Demos must work–simple concept? So why is it so rarely applied?

When I attend events like TechEd, like many people I usually find the networking time more valuable than the session time. There is a pretty tight limit on the number of sessions you can attend, no matter how hard you try. So I often watch the sessions later when I can. At one of the earliest TechEd Australia events that I attended, they gave us CDs of the TechEd USA sessions. That was great because that TechEd had around 250 sessions, and there were over 150 that I would have loved to attend. Clearly that wasn’t possible.

I was doing a lot of driving to/from client sites at that time, and so I had a lot of available listening time. I dragged the audio out of all the TechEd session videos and just listened to the audio. If a session really interested me, I’d go back and watch the video and demos.

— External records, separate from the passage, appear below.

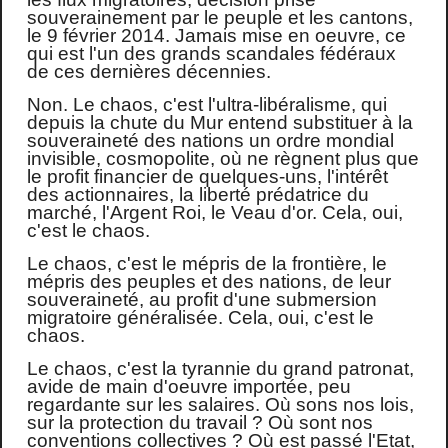
souverainement par le peuple et les cantons,
le 9 février 2014. Jamais mise en oeuvre, ce
qui est l'un des grands scandales fédéraux
de ces dernières décennies.
Non. Le chaos, c'est l'ultra-libéralisme, qui
depuis la chute du Mur entend substituer à la
souveraineté des nations un ordre mondial
invisible, cosmopolite, où ne règnent plus que
le profit financier de quelques-uns, l'intérêt
des actionnaires, la liberté prédatrice du
marché, l'Argent Roi, le Veau d'or. Cela, oui,
c'est le chaos.
Le chaos, c'est le mépris de la frontière, le
mépris des peuples et des nations, de leur
souveraineté, au profit d'une submersion
migratoire généralisée. Cela, oui, c'est le
chaos.
Le chaos, c'est la tyrannie du grand patronat,
avide de main d'oeuvre importée, peu
regardante sur les salaires. Où sons nos lois,
sur la protection du travail ? Où sont nos
conventions collectives ? Où est passé l'Etat,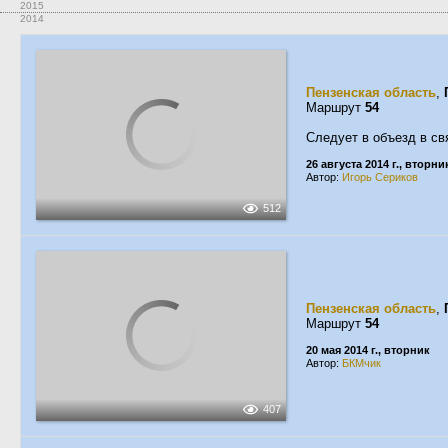
2015
2014
Пензенская область
,
Маршрут
54
Следует в объезд в св
26 августа 2014 г., вторни
Автор:
Игорь Сериков
512
Пензенская область
,
Маршрут
54
20 мая 2014 г., вторник
Автор:
БКМчик
407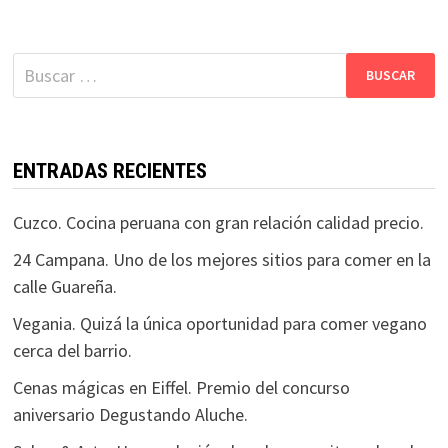
Buscar:
ENTRADAS RECIENTES
Cuzco. Cocina peruana con gran relación calidad precio.
24 Campana. Uno de los mejores sitios para comer en la
calle Guareña.
Vegania. Quizá la única oportunidad para comer vegano
cerca del barrio.
Cenas mágicas en Eiffel. Premio del concurso
aniversario Degustando Aluche.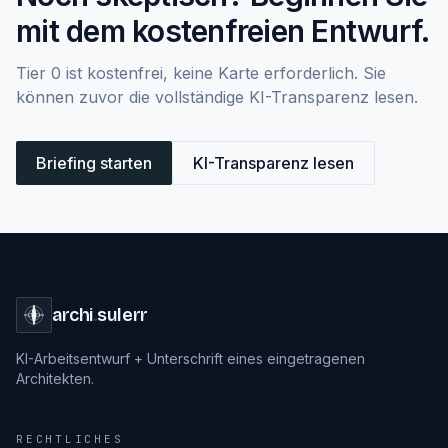
mit dem kostenfreien Entwurf.
Tier 0 ist kostenfrei, keine Karte erforderlich. Sie
können zuvor die vollständige KI-Transparenz lesen.
Briefing starten
KI-Transparenz lesen
archi
.
sulerr
KI-Arbeitsentwurf + Unterschrift eines eingetragenen
Architekten.
RECHTLICHES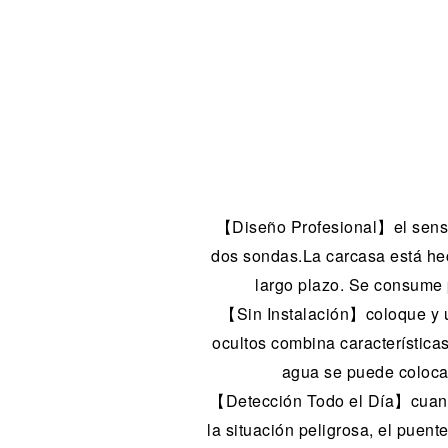
【Diseño Profesional】el sensor 
dos sondas.La carcasa está hech
largo plazo. Se consume 
【Sin Instalación】coloque y u
ocultos combina características
agua se puede colocar
【Detección Todo el Día】cuando 
la situación peligrosa, el puent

That year, I listened to/watched around 150 sessions. While it was intense and interesting, there was something that I wasn’t expecting, that completely stunned me. I heard the presenters apologising for demo failures in close to 100 of those sessions. I found that really, really hard to believe. I was determined that when I was presenting any sort of session at events like these, that I wasn’t going to be one of those people, or I’d do my very best to avoid it.

Having your session work as planned already puts you in the top third of all the sessions.

So if you want to be on the right side of this equation, what can you do?

1. Have realistic goals for the amount of content.

I normally aim to tell people three things in a session. They certainly won’t remember more than that and it’s the stories that they’ll remember anyway, so make sure that each demo has a good story associated with it. And if showing any one of these three things takes more than about 15 to 20 minutes, try again. Blaise Pascal said “I would have written a shorter letter, but I did not have the time”. Plan the content and tell the story succinctly. Plan your timing. It’s hard work to get just the right message in just the right amount of time.

I have lost count of how many sessions I’ve been to that run out of time or that failed to make one of the key points. Don’t be one of them.

You’ll be especially sorry if your session description includes content that you didn’t end up covering. Someone might have come just for that content.

2. Aim for repeatable achievable outcomes.

I’ve seen so many demos that would probably only ever work with the moon in the correct position and the presenter holding his/her head the right way. Don’t do this.

3. Have a clear structure.

There’s perceived wisdom that sessions should be all demos. I don’t buy it as the only rule. I’ve been to brilliant sessions with none, and I’ve been to horrid sessions from amazing people where they have no structure to what they are trying to show.

4. Practice both the session and the demos.

And I mean multiple times. The bigger the event, the more the whole session needs to be second nature. Try to deliver the session at smaller venues first. Local user groups, virtual sessions, etc. are good options for this.

5. Find another presenter as a critical friend.

I have friends that are talented presenters and I love having one of them in the room for trial runs, with a view of being critical. Someone that says “yeah that was great” is nice. Someone that says “you lost me in the second part of the demo” or “I think the third demo would work better if you…” is what you need. Be prepared to do the same for them.

6. Record the demos.

When presenting at large events, I have a series of screen shots saved on a USB key, and I also have a full video walkthrough of each of the demos. I’m determined that the audience will get to see the demos.

As a simple example of when this has saved me, two years ago for TechEd Australia, I was presenting some Azure-related sessions. The Azure folk had decided to do maintenance and take things offline right in the middle of the event.

I told the audience, switched across to the videos of each demo, which I did a live voice-over for, and I suspect that many of them would have quickly forgotten that they were watching a video. By comparison, I attended several other Azure-related sessions at that same event and watched presenter after presenter stumbling when things would not work. You need a fall back plan.

Hint: Don’t just play the video with voice, etc. as well though – make it still pretty much a live thing. I’ve seen sessions where people just play a video with sound and it often looks like they could never have actually done the demo, particularly if it’s someone else’s voice.

7. Don’t try to debug live.

Unless it’s an obvious and trivial issue, you will do far more damage by trying to debug it. Attendees hate watching you stuff around trying to fix issues. You might feel great *if* you ever get it solved but you will have messed up your timing and possibly looked really, really bad in the meantime. And if you can’t solve it, you will have really messed up. Instead, move on and use your backup plan.

Isn’t this what everyone does?

It seems pretty basic to do these things but time and again, I see the opposite happening even at major events. I watched AzureConf the other day, and even the keynote had these issues. Having been involved in event keynotes and knowing what level of rehearsal normally goes into them, I can just imagine the discussions that went on later. They wouldn’t have been pretty.

You can avoid being one of these statistics with just a bit of planning, and you’ll already be ahead of the pack.